VORGEGEBENER TEXTAUSZUG:
^^^^^^^^^^^^^^^^
Anders als im Königreich Bayern gab es im Großherzogtum Baden keine verbindlichen stilistischen Richtlinien im Synagogenbau. Vor allem in der ersten Jahrhunderthälfte erscheinen allerdings die Karlsruher Bauschule personell und der favorisierte „Rundbogenstil“ gestalterisch als stilprägend.[5] Auch in den folgenden Jahrzehnten tritt die orientalisierende Gestaltung nur vereinzelt auf. Die komplexen Sinnbezüge, die dieser Stil mit sich bringt und insbesondere seine Anwendung auf den jüdischen Sakralbau sind ambivalent und unterliegen im Laufe des 19. Jahrhunderts einer Transformation. Zur Beantwortung der Frage, wie viel Selbstdarstellung und Fremdcharakterisierung die Baugestaltung zum Ausdruck bringt, muss zunächst der Einfluss der jüdischen Gemeinde auf den Entwurf und die Bedeutung des Baustils für die Gemeinde geklärt werden.
In Fall von Weingarten ist es nicht der Baustil, der in den Quellen diskutiert wird, sondern die räumlich-liturgische Organisation und die Möglichkeiten der Baufinanzierung. Die Einflussnahme der jüdischen Gemeinde ist eingeschränkt und in Bezug auf die Baugestaltung gar nicht erst vorgesehen. Hierin spiegelt der Synagogenbau in Weingarten als Prozess die Situation der jüdischen Bevölkerung in den ländlichen Regionen Badens wider, in denen die Emanzipation als gesellschaftliche Aufgabe seit Jahrzehnten auf der Stelle tritt. Die sich in den Bauakten abzeichnende institutionelle Einbindung betont einerseits die staatsbürgerliche Anerkennung und Gleichstellung der israelitischen Glaubensgemeinschaft, die eingeschränkten Möglichkeiten der Teilhabe charakterisieren hingegen das etablierte Verhältnis zwischen der Obrigkeit und ihren letzten Schutzbürgern.
^^^^^^^^^^^^^^^^
BEREITGESTELLTE DATEN:
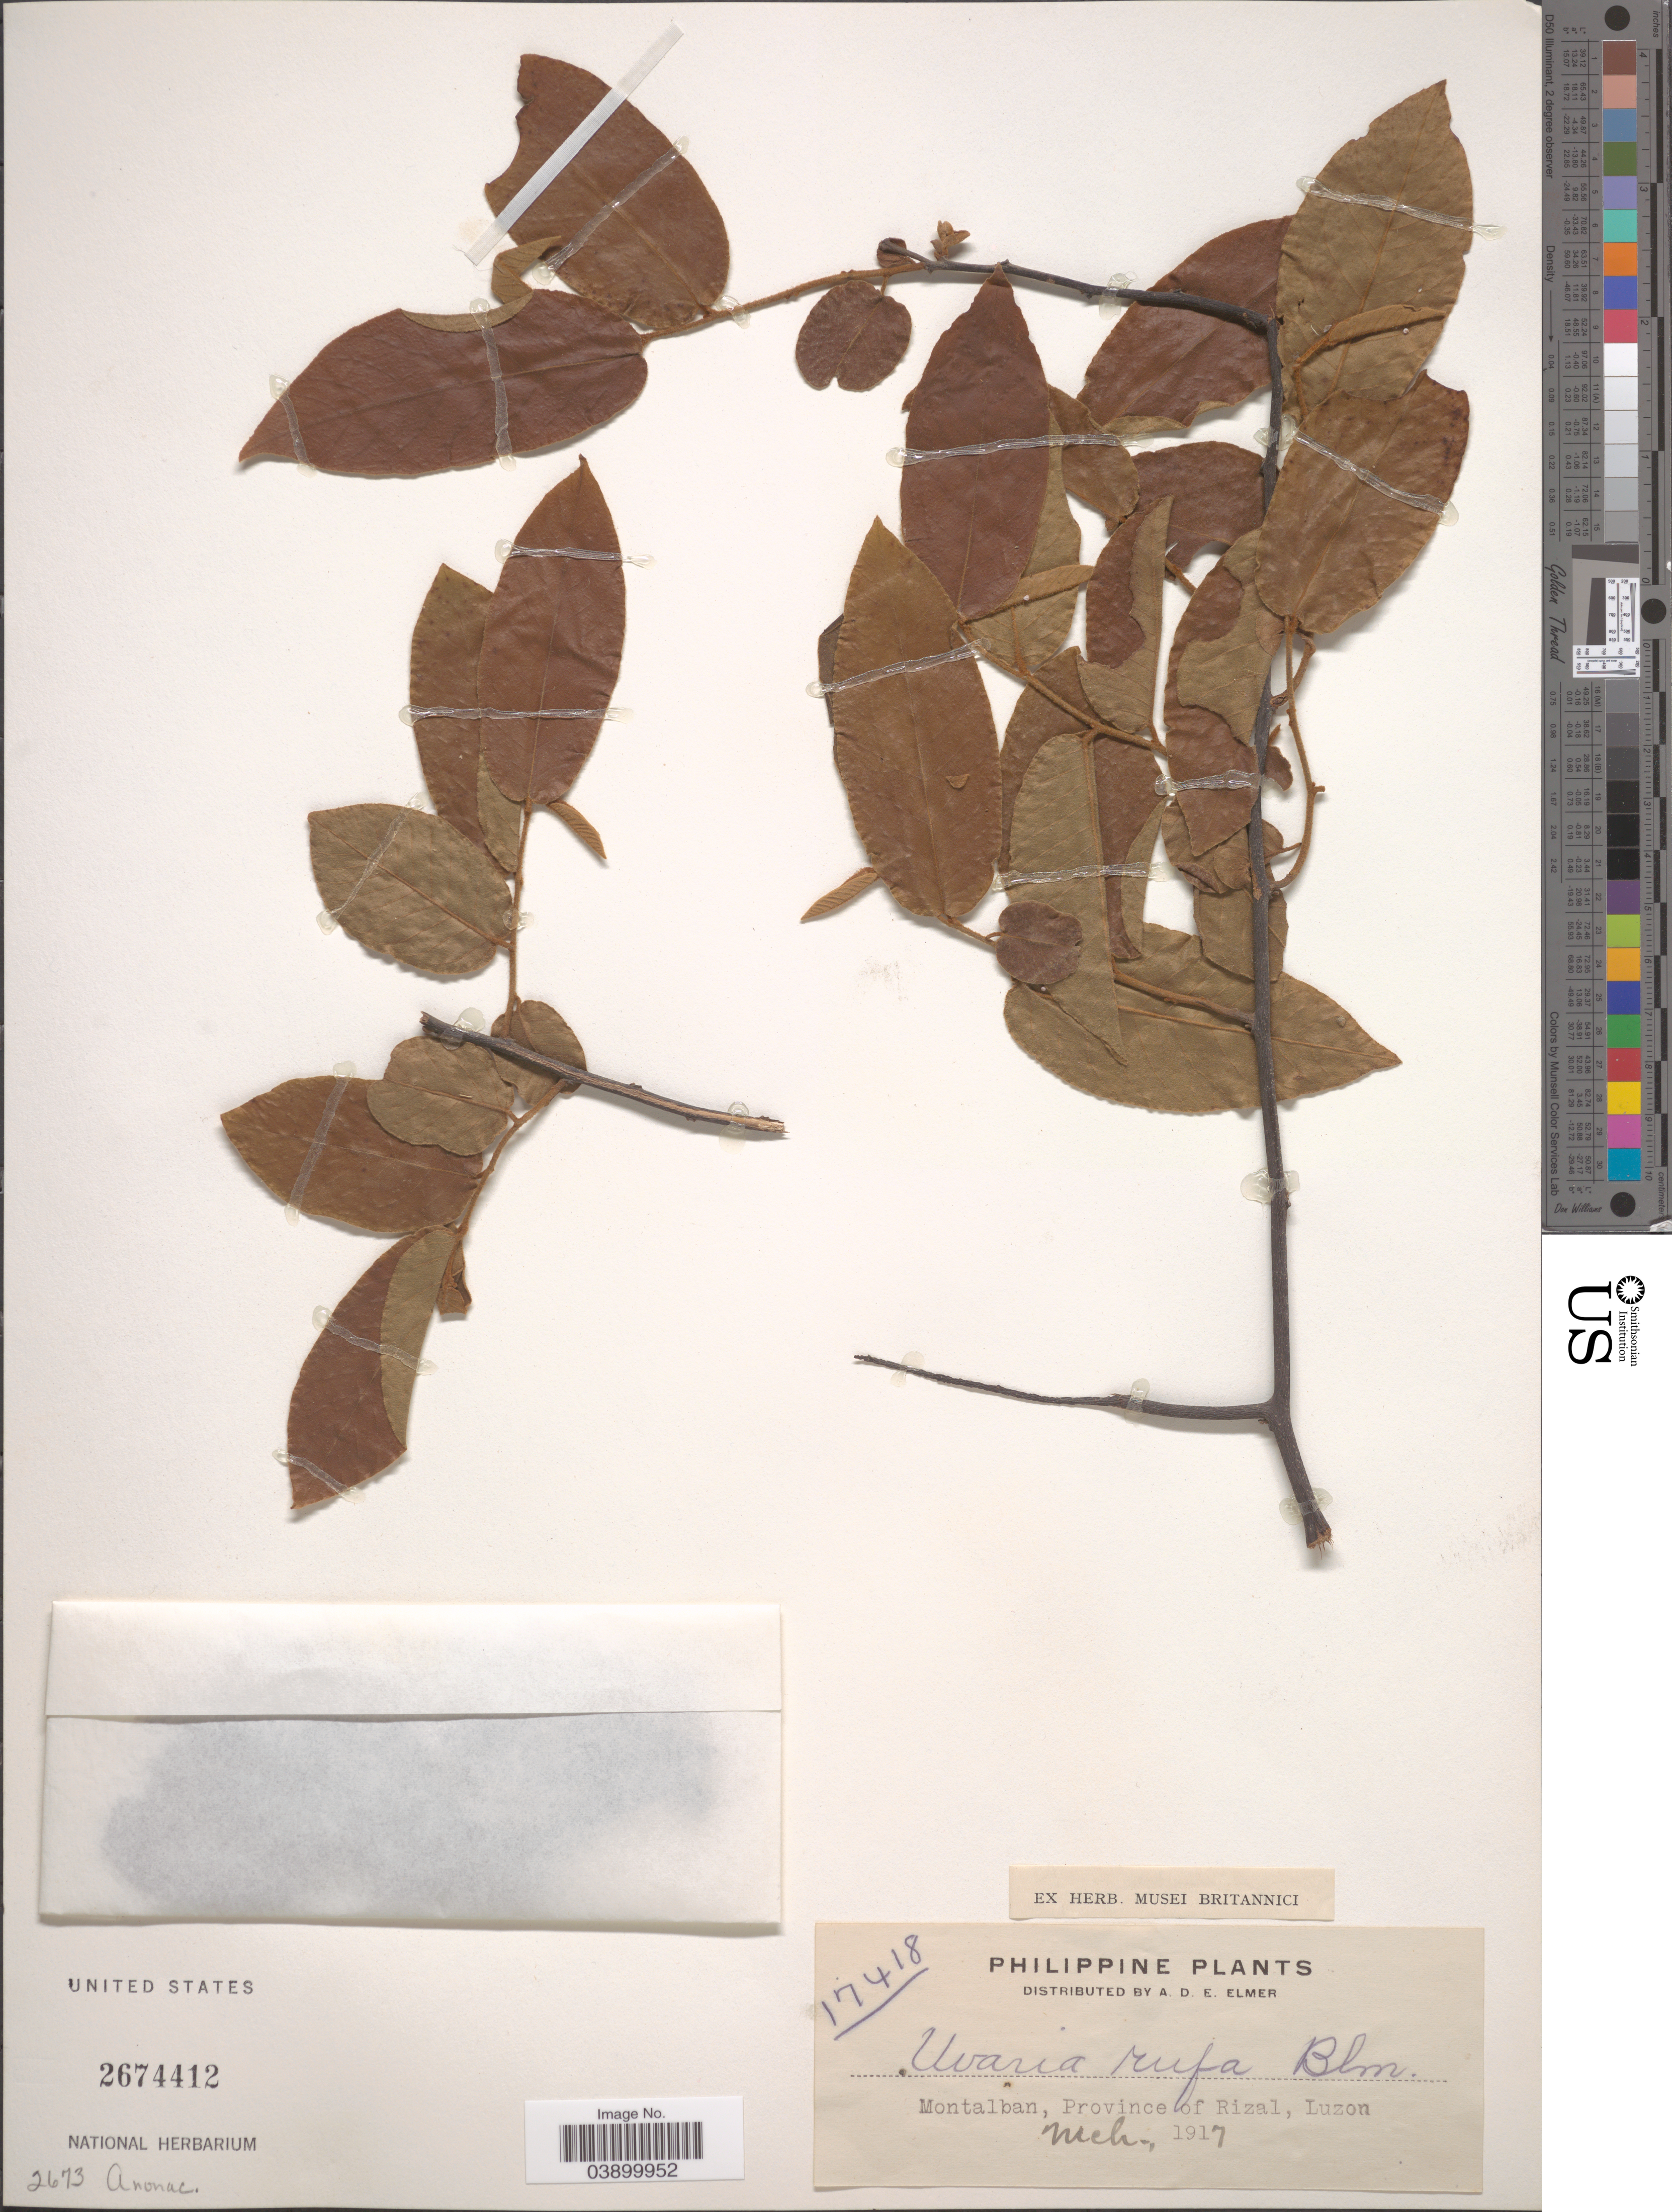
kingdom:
^^^^^^^^^^^^^^^^
ARBEITSANWEISUNG:
Kopieren Sie aus dem Text zum Synagogenbau in Baden den Abschnitt von „Anders als im“ bis einschließlich „Gemeinde geklärt werden.“ wortgetreu.

MUSTERLÖSUNG:
Anders als im Königreich Bayern gab es im Großherzogtum Baden keine verbindlichen stilistischen Richtlinien im Synagogenbau. Vor allem in der ersten Jahrhunderthälfte erscheinen allerdings die Karlsruher Bauschule personell und der favorisierte „Rundbogenstil“ gestalterisch als stilprägend.[5] Auch in den folgenden Jahrzehnten tritt die orientalisierende Gestaltung nur vereinzelt auf. Die komplexen Sinnbezüge, die dieser Stil mit sich bringt und insbesondere seine Anwendung auf den jüdischen Sakralbau sind ambivalent und unterliegen im Laufe des 19. Jahrhunderts einer Transformation. Zur Beantwortung der Frage, wie viel Selbstdarstellung und Fremdcharakterisierung die Baugestaltung zum Ausdruck bringt, muss zunächst der Einfluss der jüdischen Gemeinde auf den Entwurf und die Bedeutung des Baustils für die Gemeinde geklärt werden.